Osseointegrated implants are typically metallic or ceramic screws that may be placed in a bone of a patient for supporting a prosthesis. For example, an osseointegrated implant may include a dental implant for insertion into a jawbone of a patient. Such an implant may support an artificial tooth after the loss of a natural tooth. Replacement of a tooth is often a challenging surgical procedure when the remaining bone has insufficient height to support the implant. For example, replacement of the maxillary teeth is often a challenging surgical procedure when the remaining maxillary bone has insufficient height to support the implant. One surgical technique for augmenting the maxillary bone includes introducing a regenerative material, such as autogenic, allogeneic, xenogeneic, or synthetic bone graft, into the vicinity of the maxillary bone. The regenerative material may form additional bone mass that may integrate with the existing maxillary bone, providing the necessary alveolar height to support the implant.
Bone augmentation procedures are often surgically difficult to perform, and are associated with complications, including infection of the maxillary sinus. The top of the maxillary alveolar ridge forms the floor of the maxillary sinus, and is covered by a thin membrane known as the Schneiderian or subantral membrane. In one surgical procedure, known as a closed or internal sinus lift or elevation procedure, the surgeon drills a bore through the maxillary alveolar ridge from the oral cavity at the desired location of the implant. The bore penetrates the ridge to below the Schneiderian membrane. The surgeon injects the regenerative material through the bore to below the membrane, forming a cavity defined by the top of the ridge and the bottom of the membrane, which cavity occupies a portion of the space initially occupied by the maxillary sinus.
To prevent potentially serious complications, the surgeon must be careful not to perforate the Schneiderian membrane. This is often difficult, because of the delicacy of the membrane, and the restricted access afforded by the closed approach.
Various techniques have been developed to augment bones. One such technique includes a method of lifting a membrane using hydraulic pressure applied by a syringe. A second such technique requires the use of various sinus burs and condensers of increasing width in conjunction with a pliable atraumatic bone grafting mixture and hydraulic pressure from a surgical hand piece. A third technique includes the use of a sleeve to raise the subantral membrane and form a cavity. A filler, such as a bone growth stimulant, may be injected through the sleeve into the cavity. In the process, the sleeve may also cut and/or condense the bone around itself so that the bone may hold an implant. Optionally, the bone growth stimulant may be introduced into the bone surrounding the sleeve. During the injection, the pressure within the sleeve or the cavity may be monitored to detect and prevent the rupture of the subantral membrane.

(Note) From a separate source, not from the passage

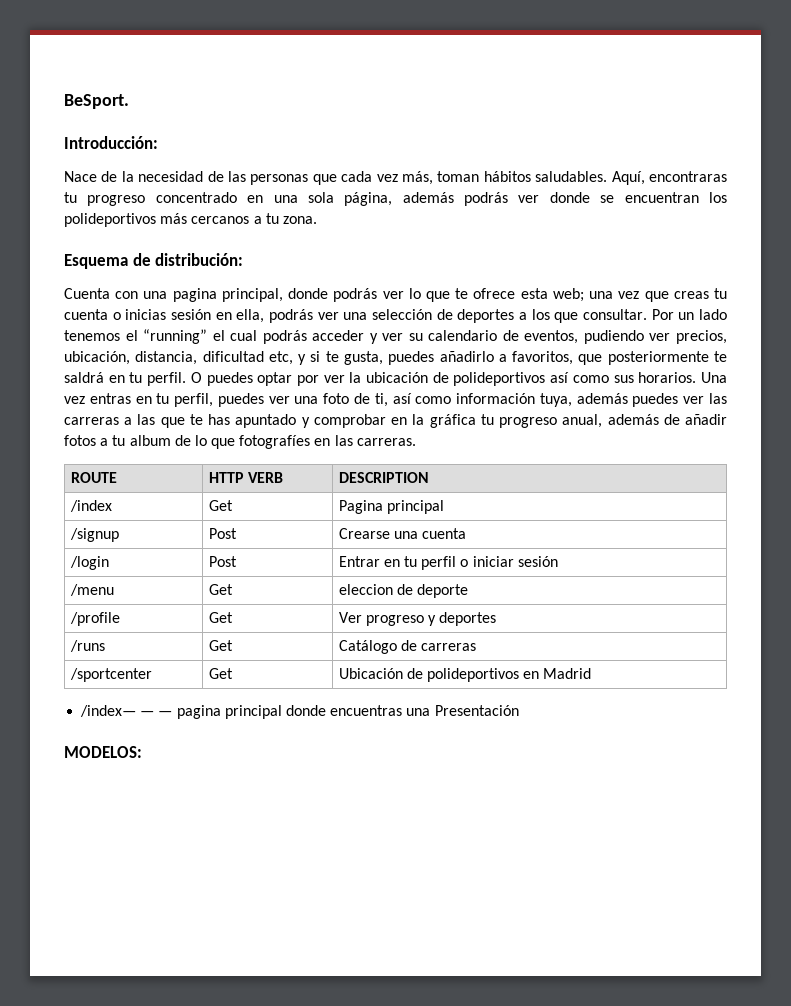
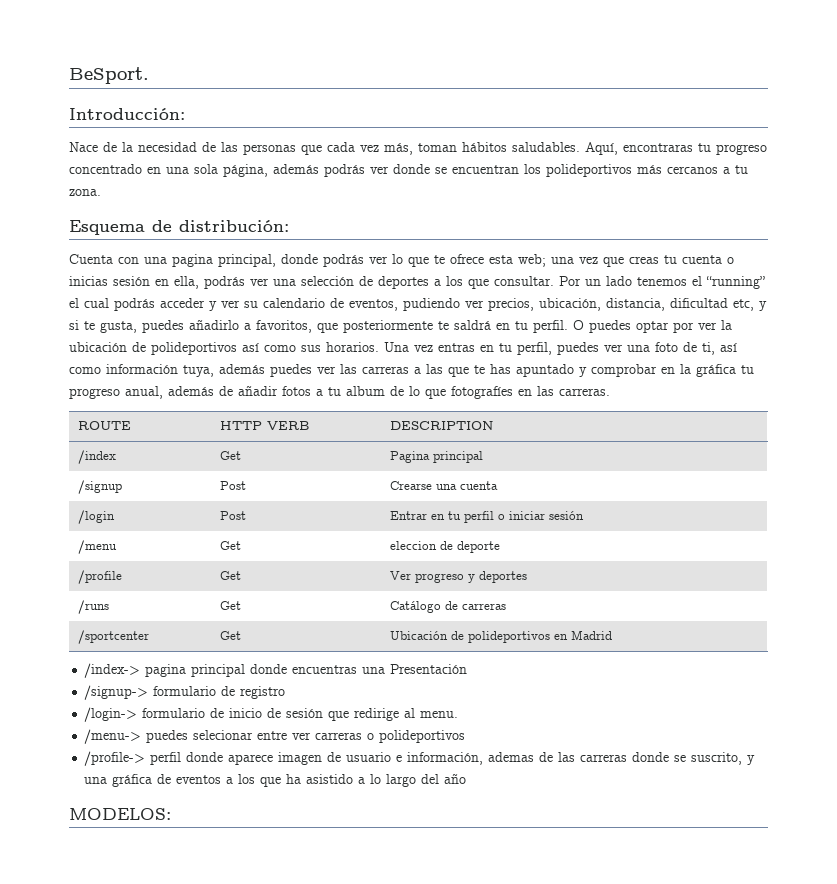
[80,705,173,717] /index— — — -> [84,663,141,678] /index->
(519, 710) none -> [84,685,286,700] [84,707,459,722] [84,729,466,744] [84,751,756,766] [84,773,467,787] // /signup-> formulario de registro // /login-> formulario de inicio de sesión que redirige al menu. // /menu-> puedes selecionar entre ver carreras o polideportivos // /profile-> perfil donde aparece imagen de usuario e información, ademas de las carreras donde se suscrito, y una gráfica de eventos a los que ha asistido a lo largo del año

Further techniques include the use of surgical tools to cut, crack, and push bone from the sinus floor upward into the sinus cavity in a controlled motion. Once the bony sinus floor is cracked free, a fluid passageway may be pressurized with a sterile fluid at a defined pressure to release and push the sinus membrane upward into the sinus cavity which may create a desired apical cavity for grafting. Alternatively, such tools may provide a passageway for carrying fluid through the shank of the tool. Another technique includes the use of an implant comprising at least one shaft area for anchoring in a bony structure, and at least one opening at the distal end of the shaft area in which the shaft area may have a continuous bore extending from the opening to at least one outlet at the apical end, so that targeted introduction of material at least into the periapical area is possible with a stable anchoring in the bone structure even after implantation. Finally, techniques have been developed which may gradually displace periosteal tissue covering bones. The gap developing between the bone and the displaced periosteal tissue may be filled with bone callus as it is in distraction osteogenesis. The techniques allow formation of bone in distraction osteogenesis without cutting a segment of the bone.
Although the above techniques may improve the ability to augment a bone, such techniques may be very complex, invasive, and painful. They may require a very long recovery time and result in temporary disfiguration. Also, patients may experience a high risk of complications, including, for example, tearing of the Schneiderian membrane and infection. Further, such techniques may often be practiced only by very experienced specialists in the maxillofacial field.